Private View: Saturday 21st May 2011, 7-9pm

‘Drummer’ Nears Completion

Casting of the final, fifteen foot high, bronze sculpture of ‘Drummer’, commissioned to stand in Truro’s main square outside the Hall for Cornwall theatre, is currently underway in London. The modelling work was completed on this piece in December 2010 and, shortly after this, the foundry began the process of taking moulds from the model where it stood in a remote Cornish studio before transporting them up to London for the work to be completed.

Tim Shaw working on 'Drummer'It is hoped that the cast will contain both an ingot of Cornish tin and Cornish copper, symbolically thrown into the crucible to figuratively connect the sculpture to the land around it.

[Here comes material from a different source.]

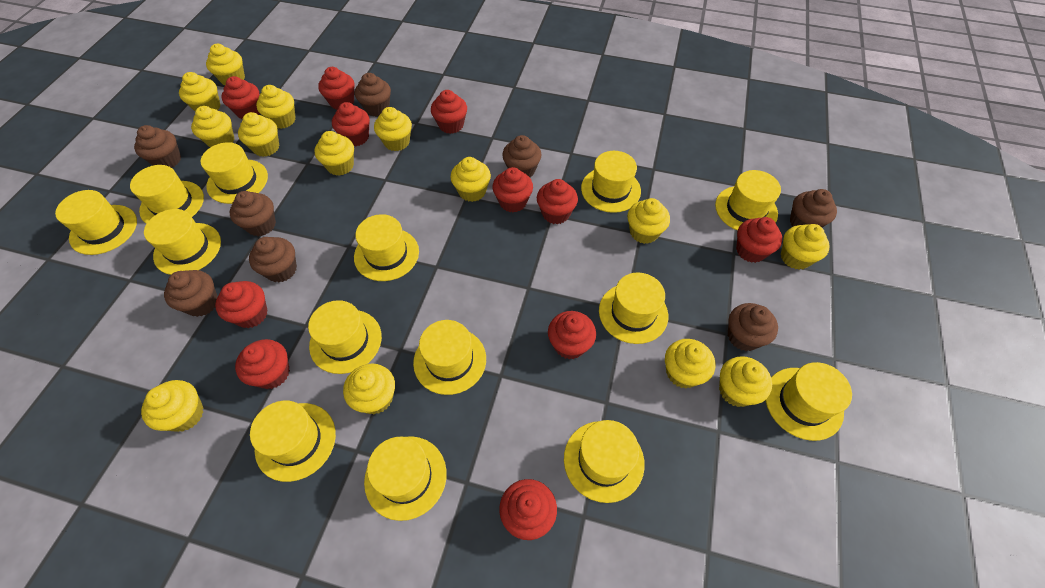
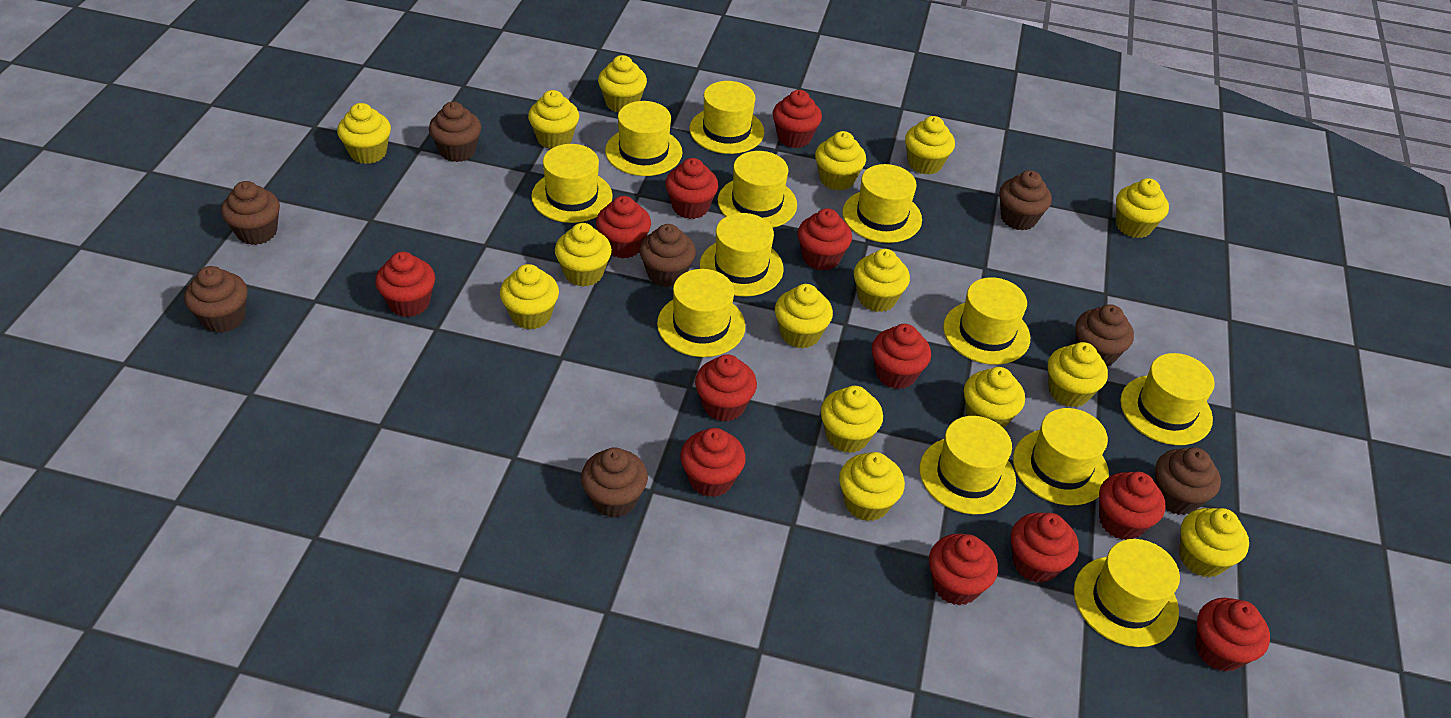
red cupcake: [215,281,268,328] [222,76,260,119] [235,339,290,389] [318,67,354,110] [332,102,370,146] [431,90,467,134] [492,167,533,213] [499,479,557,540] [537,179,578,224] [548,311,596,359] [736,217,782,263] = 11 -> [375,252,435,317] [596,196,651,258] [665,158,718,219] [680,428,746,497] [695,354,757,422] [772,90,822,148] [797,208,852,271] [872,324,931,389] [929,534,998,605] [1011,513,1079,583] [1099,471,1165,540] [1195,598,1270,672] = 12
yellow cupcake: [141,380,203,432] [179,72,220,111] [191,106,235,147] [206,44,245,85] [238,112,279,157] [256,85,296,129] [315,131,354,176] [343,364,395,415] [374,107,412,151] [450,157,491,202] [627,198,670,244] [665,339,715,388] [719,356,772,407] [781,224,830,270] = 14 -> [337,103,391,164] [500,264,559,329] [528,90,579,149] [555,223,612,287] [598,55,647,113] [775,284,833,348] [815,131,866,191] [821,386,883,453] [839,452,905,521] [854,249,910,312] [905,116,955,175] [964,367,1025,428] [1048,342,1108,407] [1116,178,1169,238] [1179,508,1249,577] = 15
yellow hat: [55,190,137,255] [130,165,204,224] [144,209,221,275] [201,142,268,204] [250,401,336,482] [308,300,382,374] [354,214,419,281] [364,436,447,521] [413,320,486,395] [564,420,645,503] [581,151,641,213] [599,273,668,344] [715,170,781,231] [765,362,852,441] = 14 -> [531,144,613,223] [605,101,682,176] [657,269,745,357] [689,81,764,154] [700,213,784,297] [718,151,797,228] [842,164,922,243] [920,416,1016,514] [943,277,1030,365] [1013,408,1109,505] [1074,539,1180,647] [1120,353,1215,445] = 12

As soon as a date can be confirmed for completion of the casting (estimated late May – June 2011), an announcement will be made regarding its unveiling, including details of who will unveil the piece and the date and time of accompanying festivities.

Concurrent to this event, the Millennium Gallery will be hosting an exhibition of the drawings and machetes that formed the preliminary work to ‘Drummer’,  as well as providing another opportunity to view the installation produced between 1996 to 1999, La Corrida: Dreams in Red, a piece which constituted part of the original inspiration for ‘Drummer’.